亡國の孤城Ⅱ ~デイファレト・無人の玉座~















「―――」























苛々して、苛々して、苛々して。

そんな顔、見たくない。もうこんな所になんか来るものか。

そう叫んで、踵を返して、ギュッと目をつむって……次に目を開ければ。













………真っ暗な、見慣れない天井がそこにはあった。
空気は外と変わらず乾燥していたが、何処かに暖炉か何かがあるのか、ほんのりと暖かい。厚手の毛布が掛けられた身体は芯から温まっている。

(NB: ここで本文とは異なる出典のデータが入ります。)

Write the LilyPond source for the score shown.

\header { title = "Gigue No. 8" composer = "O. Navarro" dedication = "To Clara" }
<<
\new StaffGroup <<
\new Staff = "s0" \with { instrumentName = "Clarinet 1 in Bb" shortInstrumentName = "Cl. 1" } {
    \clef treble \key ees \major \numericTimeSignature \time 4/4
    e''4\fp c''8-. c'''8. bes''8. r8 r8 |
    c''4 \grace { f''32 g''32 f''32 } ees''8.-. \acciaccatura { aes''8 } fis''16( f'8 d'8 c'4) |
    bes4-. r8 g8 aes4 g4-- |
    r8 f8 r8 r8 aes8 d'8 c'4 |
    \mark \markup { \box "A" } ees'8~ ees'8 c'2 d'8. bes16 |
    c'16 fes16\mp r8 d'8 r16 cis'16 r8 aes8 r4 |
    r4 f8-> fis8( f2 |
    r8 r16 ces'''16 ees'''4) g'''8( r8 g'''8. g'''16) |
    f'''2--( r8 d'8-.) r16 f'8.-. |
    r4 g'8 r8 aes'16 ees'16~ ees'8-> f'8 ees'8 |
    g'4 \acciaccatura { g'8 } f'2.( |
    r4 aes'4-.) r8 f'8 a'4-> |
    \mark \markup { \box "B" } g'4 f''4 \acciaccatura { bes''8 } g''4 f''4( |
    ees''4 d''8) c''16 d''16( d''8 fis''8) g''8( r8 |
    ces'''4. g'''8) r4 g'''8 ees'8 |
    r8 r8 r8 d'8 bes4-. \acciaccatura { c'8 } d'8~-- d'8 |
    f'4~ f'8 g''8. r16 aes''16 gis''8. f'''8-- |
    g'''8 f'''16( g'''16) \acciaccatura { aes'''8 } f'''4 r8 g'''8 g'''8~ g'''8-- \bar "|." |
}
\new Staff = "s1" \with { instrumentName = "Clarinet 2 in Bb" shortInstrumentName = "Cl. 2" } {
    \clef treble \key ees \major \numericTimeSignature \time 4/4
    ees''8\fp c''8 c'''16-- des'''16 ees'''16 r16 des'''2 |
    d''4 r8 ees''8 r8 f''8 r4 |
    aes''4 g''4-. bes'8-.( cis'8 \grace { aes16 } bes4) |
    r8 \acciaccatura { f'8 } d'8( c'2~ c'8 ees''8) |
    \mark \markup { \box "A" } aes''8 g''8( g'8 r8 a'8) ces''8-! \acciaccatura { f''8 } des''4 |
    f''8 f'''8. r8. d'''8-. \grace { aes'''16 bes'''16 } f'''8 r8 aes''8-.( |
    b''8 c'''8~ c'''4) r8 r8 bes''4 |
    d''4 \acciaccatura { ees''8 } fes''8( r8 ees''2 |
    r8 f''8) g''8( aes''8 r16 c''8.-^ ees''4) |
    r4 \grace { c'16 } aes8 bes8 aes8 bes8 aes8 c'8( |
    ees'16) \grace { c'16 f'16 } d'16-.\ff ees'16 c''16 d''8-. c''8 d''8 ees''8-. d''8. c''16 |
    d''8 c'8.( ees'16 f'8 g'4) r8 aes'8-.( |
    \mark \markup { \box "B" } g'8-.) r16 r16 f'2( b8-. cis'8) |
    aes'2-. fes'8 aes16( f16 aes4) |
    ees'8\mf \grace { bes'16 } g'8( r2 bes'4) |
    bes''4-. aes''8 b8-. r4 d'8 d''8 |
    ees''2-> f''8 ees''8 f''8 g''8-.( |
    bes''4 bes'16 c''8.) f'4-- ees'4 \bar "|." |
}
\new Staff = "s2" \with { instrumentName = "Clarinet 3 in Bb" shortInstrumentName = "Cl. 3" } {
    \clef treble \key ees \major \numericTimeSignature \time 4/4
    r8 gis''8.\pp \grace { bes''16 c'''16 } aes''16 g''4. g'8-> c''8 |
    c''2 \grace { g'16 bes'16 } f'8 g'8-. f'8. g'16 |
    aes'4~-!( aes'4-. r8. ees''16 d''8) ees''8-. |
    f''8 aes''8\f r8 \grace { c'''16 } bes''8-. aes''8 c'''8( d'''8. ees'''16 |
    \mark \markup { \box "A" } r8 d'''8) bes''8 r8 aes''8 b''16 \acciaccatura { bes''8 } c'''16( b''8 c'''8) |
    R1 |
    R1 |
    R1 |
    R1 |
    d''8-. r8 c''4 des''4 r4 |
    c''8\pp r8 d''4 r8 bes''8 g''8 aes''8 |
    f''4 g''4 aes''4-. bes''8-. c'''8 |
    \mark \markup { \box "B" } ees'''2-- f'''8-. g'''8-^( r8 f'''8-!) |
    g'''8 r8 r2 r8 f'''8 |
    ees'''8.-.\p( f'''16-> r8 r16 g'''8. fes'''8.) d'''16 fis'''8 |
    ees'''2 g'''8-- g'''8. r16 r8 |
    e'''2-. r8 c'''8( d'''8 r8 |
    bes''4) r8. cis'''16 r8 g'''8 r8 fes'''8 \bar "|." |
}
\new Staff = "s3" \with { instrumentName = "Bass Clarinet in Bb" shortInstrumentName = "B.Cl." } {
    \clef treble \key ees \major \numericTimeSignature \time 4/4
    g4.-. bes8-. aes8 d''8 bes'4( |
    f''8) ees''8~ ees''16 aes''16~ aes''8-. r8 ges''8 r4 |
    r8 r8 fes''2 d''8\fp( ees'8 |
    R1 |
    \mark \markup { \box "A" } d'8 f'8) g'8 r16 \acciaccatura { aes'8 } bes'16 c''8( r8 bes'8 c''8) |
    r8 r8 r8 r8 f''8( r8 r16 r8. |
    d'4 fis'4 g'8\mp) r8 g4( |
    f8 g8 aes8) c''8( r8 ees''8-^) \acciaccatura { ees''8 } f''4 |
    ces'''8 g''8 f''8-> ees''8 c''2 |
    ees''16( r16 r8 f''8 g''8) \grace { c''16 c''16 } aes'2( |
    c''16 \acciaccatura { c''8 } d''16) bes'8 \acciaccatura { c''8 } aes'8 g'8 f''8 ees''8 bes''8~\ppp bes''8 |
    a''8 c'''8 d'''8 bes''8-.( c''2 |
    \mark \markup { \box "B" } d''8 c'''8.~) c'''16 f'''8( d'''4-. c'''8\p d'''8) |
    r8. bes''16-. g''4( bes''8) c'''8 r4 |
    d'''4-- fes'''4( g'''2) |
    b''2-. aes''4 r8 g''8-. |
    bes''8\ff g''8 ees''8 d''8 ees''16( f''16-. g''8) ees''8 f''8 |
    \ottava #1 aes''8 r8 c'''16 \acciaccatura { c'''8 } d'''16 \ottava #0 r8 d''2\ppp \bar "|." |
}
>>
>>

…だが、身体の節々がとても痛い。指一本動かすのも億劫で、深呼吸をしようとすれば胸に鈍痛が走って息が詰まった。
なんだか酷く気持ちが悪いし、起きて早々体調は最悪だ。
風邪でも引いた後の様な気怠さと言うか…何と言うか。














(……………………僕は…どうしたんだっけ………?)

…身体の不調はひとまず置いておいて、ふと冷静になってみれば………この、見知らぬ室内で横になっている現状が、把握出来ない事に気が付いた。

目が覚める前、何をしていたのかよく覚えていない。
そもそもどうして寝ていたのだろうか。頭痛がする今の頭を探っても、寒いとか苦しいとかいう感覚しか覚えていない。



………。


………なんだか、甘い匂いがする。気のせいだろうか。

…それに、加えて。















「ねーねー、イーオさん。砂糖とか無い?思いっ切りぶっかけて食べたいんだけど」

「お前まだ食うか!?遠慮って言葉を知らないのかよ!!つーか話を聞け話を!!一人だけ飢えてんじゃねーよ!!」

「そんなこと言ったってあげないからね!!一欠けらもあげないからね―だ!」

「いらねぇよ!!」




















………うるさい。

凄くうるさい。





隣の部屋だろうか。馬鹿らしい内容の怒鳴りあいが続いている。